### BRIEF 1
Copy out the lines of the records from the one containing "The red plastic sign at center is" through the one containing "In the scene", inclusive, with no changes.

━━━━━ DOCUMENT EXCERPT ━━━━━

(Reposted from my old ldt blog)

Now, those of you who have been unfortunate enough to see me give a talk in the last year know that I have been thinking a lot about mapping class groups of Heegaard splittings. These are groups of automorphisms of a 3-manifold that take a Heegaard surface onto itself, modulo isotopies of the 3-manifold that preserve the Heegaard surface setwise. When I was visiting Rutgers, New Brunswick a few months ago, spreading the gospel of the mapping class group, Saul Schleimer suggested an interesting idea and I hope he will forgive me for mentioning it here.Any automorphism of a Heegaard splitting that preserves each handlebody induces an automorphism the fundamental group of each handlebody (which is a free group). Saul suggested trying to understand this pair of actions of the mapping class group on these two free groups. If you Dehn twist the boundary of a handlebody along the boundary of a properly embedded disk, the action on the fundamental group is trivial. Luft [1] showed, moreover, that any automorphism of a handlebody that acts trivially on the fundamental group is a composition of Dehn twists along properly embedded disks.

━━━━━ MATERIAL PROVIDED ━━━━━

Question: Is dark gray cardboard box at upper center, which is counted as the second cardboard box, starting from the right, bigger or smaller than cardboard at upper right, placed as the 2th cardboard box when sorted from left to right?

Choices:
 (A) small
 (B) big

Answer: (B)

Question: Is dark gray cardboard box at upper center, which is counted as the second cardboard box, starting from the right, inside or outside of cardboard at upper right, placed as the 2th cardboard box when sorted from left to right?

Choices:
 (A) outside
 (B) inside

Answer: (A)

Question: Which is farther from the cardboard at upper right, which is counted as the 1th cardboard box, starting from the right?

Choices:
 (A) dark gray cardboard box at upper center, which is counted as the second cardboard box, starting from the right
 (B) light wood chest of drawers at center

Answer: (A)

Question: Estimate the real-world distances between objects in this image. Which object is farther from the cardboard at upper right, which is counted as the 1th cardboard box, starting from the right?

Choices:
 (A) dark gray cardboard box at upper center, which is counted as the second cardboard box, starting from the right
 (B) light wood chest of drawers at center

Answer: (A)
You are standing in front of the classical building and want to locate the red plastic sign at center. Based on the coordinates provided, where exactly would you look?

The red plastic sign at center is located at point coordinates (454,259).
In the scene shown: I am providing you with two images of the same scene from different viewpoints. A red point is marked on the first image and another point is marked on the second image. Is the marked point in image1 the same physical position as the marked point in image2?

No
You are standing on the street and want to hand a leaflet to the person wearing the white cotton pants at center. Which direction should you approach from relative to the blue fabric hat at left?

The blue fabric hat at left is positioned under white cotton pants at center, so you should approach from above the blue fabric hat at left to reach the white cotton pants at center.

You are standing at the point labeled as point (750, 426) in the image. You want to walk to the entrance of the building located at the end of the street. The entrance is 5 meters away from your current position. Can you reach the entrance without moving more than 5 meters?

━━━━━

### BRIEF 2
Continue the post on mapping class groups of Heegaard splittings from the point where it stops.

### WRITTEN RESPONSE 1
The red plastic sign at center is located at point coordinates (454,259).
In the scene shown: I am providing you with two images of the same scene from different viewpoints. A red point is marked on the first image and another point is marked on the second image. Is the marked point in image1 the same physical position as the marked point in image2?

### WRITTEN RESPONSE 2
If a Heegaard splitting is reducible, i.e. there is an embedded sphere that intersects the Heegaard surface in a single essential loop, then Dehn twisting along this loop extends into each handlebody as a Dehn twist along a properly embedded disk. Thus such an automorphism acts trivially on the fundamental groups of both handlebodies. The question is whether there is a converse analogous to Luft’s result. In other words, given an automorphism of a Heegaard splitting that fixes the fundamental groups of both handlebodies, is this automorphism always a composition of twists along reducing spheres? A slightly weaker question is: Is there an irreducible Heegaard splitting that admits an automorphism that fixes both fundamental groups?

In the case when the the automorphism is a composition of disjoint Dehn twists, a positive answer to the first question follows from a result proved by Oertel [2] and and generalized by McCullough [3]. Oertel’s theorem states that if a composition of Dehn twists along disjoint loops extends into a handlebody then these loops cobound properly embedded disks and annuli in the handlebody. If an automorphism of a Heegaard surface is a composition of Dehn twists along disjoint loops then the disks and annuli in the two handlebodies form spheres and tori in the ambient manifold. If the automorphism fixes the fundamental groups of both handlebodies then these surfaces must in fact be reducing spheres.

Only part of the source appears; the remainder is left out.